Overcoming resistance to immunotherapy in NSCLC?

Immunotherapy forms part of first-line therapy for many patients with non-small cell lung cancer (NSCLC) lacking targetable mutations, but there are several issues around overcoming resistance to these agents, most of which relate to heterogeneity of the disease.

NSCLC can vary between patients and even within the same patient, including before and after immunotherapy. Analysis of this tumour type in patients using multiplexed imaging mass cytometry has revealed variance in tumour cell subtypes on treatment with immunotherapy, with T-cell infiltration associated with acquisition of resistance to immune checkpoint inhibitors (Nat Comm. 2023;14:5154). Research into the mechanisms of immunotherapy resistance in other solid tumours suggests a role for both tumour-intrinsic processes, such as neoantigen loss and antigen presentation defects, as well as factors involving the tumour microenvironment, such as immune evasion strategies, extracellular remodelling and upregulation of inhibitory molecules (Trends Mol Med. 2025;31:1008–1020).

A key drawback in the development of treatments to overcome acquired resistance to immunotherapy in NSCLC is that clinical trials are designed without considering the profound tumour and tumour microenvironment heterogeneity. Furthermore, preclinical models lack the intricacies of this heterogeneity to truly mimic the setting in which resistance arises. As a result, it is extremely difficult to develop a preclinical test that can accurately predict which therapeutic combination will overcome the specific, diverse resistance mechanisms, leading to a gap between preclinical studies and successful clinical trials.

Results for combination therapy with ceralasertib – a selective inhibitor of the ataxia-telangiectasia-related (ATR) DNA damage response kinase – plus durvalumab in the phase III LATIFY study presented at the European Lung Cancer Congress 2026 (Copenhagen, 25–28 March) showed that among 594 patients randomised, no improvement in overall survival (OS) was reached compared with the standard of care, docetaxel, with objective response rates (ORRs) of 7.7% and 17.3%, respectively (LBA1). Patients had locally advanced or metastatic NSCLC, no actionable genomic alterations, and disease progression on or after anti-PD-(L)1 and platinum-based chemotherapy. This result was not unexpected given the previous phase II results of this combination in the HUDSON study, which demonstrated an ORR of 13.9% (Nat Med. 2024;30:716–729). The disappointing phase III results stress the need for alternative strategies to overcome the development of acquired resistance to immunotherapy. We need to understand at the molecular level the evolution of resistance development, which requires that tumours are re-analysed at times of resistance to immunotherapy, creating opportunities for more personalised treatment strategies.
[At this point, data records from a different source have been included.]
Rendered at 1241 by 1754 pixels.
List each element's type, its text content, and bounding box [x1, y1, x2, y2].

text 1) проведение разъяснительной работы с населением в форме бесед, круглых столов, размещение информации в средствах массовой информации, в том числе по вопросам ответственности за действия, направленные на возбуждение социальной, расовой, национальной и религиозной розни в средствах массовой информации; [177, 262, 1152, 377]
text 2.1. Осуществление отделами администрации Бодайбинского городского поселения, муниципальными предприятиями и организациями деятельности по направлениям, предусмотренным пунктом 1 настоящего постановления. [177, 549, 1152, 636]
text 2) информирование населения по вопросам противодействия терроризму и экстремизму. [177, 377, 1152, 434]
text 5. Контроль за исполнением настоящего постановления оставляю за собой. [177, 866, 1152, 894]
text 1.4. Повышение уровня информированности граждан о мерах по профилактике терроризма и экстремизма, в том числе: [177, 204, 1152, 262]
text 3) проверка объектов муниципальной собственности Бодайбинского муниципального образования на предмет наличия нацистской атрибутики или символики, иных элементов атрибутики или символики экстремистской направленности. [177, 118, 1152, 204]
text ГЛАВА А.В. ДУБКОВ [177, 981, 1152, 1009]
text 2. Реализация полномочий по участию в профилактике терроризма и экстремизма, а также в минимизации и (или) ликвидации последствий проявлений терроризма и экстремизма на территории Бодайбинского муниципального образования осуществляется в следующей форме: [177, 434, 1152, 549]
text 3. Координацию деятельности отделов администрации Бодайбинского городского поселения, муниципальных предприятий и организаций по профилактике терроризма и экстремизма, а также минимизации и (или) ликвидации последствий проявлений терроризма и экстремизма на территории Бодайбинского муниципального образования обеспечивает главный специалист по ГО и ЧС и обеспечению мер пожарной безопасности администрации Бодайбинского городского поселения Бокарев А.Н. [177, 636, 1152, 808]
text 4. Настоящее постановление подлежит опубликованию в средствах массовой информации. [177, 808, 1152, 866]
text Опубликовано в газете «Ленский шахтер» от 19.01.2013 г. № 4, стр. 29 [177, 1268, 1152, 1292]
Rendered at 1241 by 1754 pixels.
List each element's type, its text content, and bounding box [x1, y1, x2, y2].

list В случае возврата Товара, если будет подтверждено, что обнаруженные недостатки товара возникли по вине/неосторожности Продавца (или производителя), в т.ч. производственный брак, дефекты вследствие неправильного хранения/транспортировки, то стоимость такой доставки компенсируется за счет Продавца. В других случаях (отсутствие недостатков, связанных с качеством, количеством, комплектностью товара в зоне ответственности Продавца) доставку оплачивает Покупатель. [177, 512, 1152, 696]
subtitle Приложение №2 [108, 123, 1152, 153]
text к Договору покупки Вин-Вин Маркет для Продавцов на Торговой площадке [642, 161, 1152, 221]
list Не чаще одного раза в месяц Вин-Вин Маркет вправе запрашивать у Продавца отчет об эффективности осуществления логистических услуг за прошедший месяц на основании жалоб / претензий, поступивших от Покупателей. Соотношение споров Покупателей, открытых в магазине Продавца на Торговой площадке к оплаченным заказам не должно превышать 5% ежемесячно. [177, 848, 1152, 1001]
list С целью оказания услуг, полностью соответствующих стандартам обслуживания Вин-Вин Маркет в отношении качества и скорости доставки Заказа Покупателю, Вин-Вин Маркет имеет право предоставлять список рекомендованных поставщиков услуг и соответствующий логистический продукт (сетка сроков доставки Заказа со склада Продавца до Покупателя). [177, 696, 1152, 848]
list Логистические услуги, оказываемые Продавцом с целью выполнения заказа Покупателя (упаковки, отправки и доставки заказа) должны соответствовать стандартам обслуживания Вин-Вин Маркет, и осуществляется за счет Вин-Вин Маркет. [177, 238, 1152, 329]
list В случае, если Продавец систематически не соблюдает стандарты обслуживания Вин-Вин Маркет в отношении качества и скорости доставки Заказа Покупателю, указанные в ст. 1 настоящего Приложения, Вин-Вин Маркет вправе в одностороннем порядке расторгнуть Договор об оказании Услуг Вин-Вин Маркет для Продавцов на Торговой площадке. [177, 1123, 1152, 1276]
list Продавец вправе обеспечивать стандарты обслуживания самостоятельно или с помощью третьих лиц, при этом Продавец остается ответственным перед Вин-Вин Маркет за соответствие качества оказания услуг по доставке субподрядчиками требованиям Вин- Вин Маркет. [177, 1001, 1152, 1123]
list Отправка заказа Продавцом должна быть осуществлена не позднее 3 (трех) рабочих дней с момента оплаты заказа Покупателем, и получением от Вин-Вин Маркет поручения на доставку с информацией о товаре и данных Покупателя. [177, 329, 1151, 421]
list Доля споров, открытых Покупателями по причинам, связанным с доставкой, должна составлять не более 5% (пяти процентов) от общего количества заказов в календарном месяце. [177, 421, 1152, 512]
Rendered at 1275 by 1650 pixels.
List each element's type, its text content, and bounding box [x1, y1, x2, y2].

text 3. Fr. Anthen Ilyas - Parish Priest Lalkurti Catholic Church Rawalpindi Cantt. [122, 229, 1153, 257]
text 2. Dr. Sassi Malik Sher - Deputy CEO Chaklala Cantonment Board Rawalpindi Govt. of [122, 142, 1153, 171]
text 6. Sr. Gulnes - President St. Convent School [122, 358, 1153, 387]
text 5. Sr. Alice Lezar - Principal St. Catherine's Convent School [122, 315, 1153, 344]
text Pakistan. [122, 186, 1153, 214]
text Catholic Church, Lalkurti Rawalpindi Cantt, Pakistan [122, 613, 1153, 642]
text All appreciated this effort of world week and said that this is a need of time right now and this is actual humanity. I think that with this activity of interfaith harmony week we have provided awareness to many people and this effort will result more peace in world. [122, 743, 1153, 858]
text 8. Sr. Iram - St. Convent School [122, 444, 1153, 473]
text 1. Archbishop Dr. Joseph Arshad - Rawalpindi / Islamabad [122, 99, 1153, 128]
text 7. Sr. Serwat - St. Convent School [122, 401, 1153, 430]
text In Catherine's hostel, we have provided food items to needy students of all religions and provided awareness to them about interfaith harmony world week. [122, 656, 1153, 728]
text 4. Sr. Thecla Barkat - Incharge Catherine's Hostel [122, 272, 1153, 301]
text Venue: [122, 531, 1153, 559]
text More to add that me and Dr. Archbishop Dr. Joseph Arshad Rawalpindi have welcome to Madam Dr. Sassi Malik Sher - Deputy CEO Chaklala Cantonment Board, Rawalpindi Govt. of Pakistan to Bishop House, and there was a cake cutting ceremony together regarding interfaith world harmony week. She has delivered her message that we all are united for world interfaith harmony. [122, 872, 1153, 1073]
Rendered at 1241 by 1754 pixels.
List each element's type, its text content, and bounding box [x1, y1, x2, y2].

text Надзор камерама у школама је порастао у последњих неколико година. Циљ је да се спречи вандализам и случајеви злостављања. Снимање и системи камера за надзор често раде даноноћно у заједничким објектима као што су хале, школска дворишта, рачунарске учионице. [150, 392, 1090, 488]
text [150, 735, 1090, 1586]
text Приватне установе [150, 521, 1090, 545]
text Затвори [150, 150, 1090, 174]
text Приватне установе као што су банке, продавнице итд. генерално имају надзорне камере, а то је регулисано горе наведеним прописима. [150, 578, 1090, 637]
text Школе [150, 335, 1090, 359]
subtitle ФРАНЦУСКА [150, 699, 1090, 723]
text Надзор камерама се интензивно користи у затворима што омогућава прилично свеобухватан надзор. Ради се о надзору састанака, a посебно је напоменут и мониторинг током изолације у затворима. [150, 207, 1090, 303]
Interesting results from a second phase III study presented in Copenhagen, PRESERVE-003, showed an ORR of 20.0% with gotistobart, an anti-CTLA-4 monoclonal antibody, and 4.8% with docetaxel (which is lower than expected) in 87 patients with advanced or metastatic squamous NSCLC who had disease progression on or after anti-PD-(L)1 and platinum-based chemotherapy (Abstract 3O). Median OS was not reached in the gotistobart arm compared with 9.95 months in the docetaxel arm after a median follow-up of 14.5 months and 15.2 months, respectively. PRESERVE-003 is an ongoing study and we anticipate further results for gotistobart in this setting.

Both of these studies demonstrate the challenge of overcoming acquired resistance to immunotherapy and underline the difficulty in our current lack of a tailored strategy and treatment options for this patient population. Further strategies being explored to overcome resistance to immunotherapy in NSCLC take advantage of the evolution in technology that allows rapid analysis of tumours and the tumour microenvironment. Previously, several phase III trials combining multi-TKI and immunotherapy have failed to demonstrate an OS benefit in this population of patients. However, some phase II studies have shown promising ORR (SAKK 17/18 [Ann Oncol. 2023;34(Suppl. 2):S807–S808] and RECLAIM [J Thoracic Oncol. 2025;20(Suppl. 1):S610]) and further developments with these approaches are under investigation. Antibody–drug conjugate-based strategies have recently emerged, but today we still lack markers to guide treatment decisions in this complex field. Advances in technologies that identify predictive biomarkers in patient samples should be leveraged to deepen our understanding of immunotherapy resistance, guide the design of rational clinical trials, and ultimately improve patient outcomes.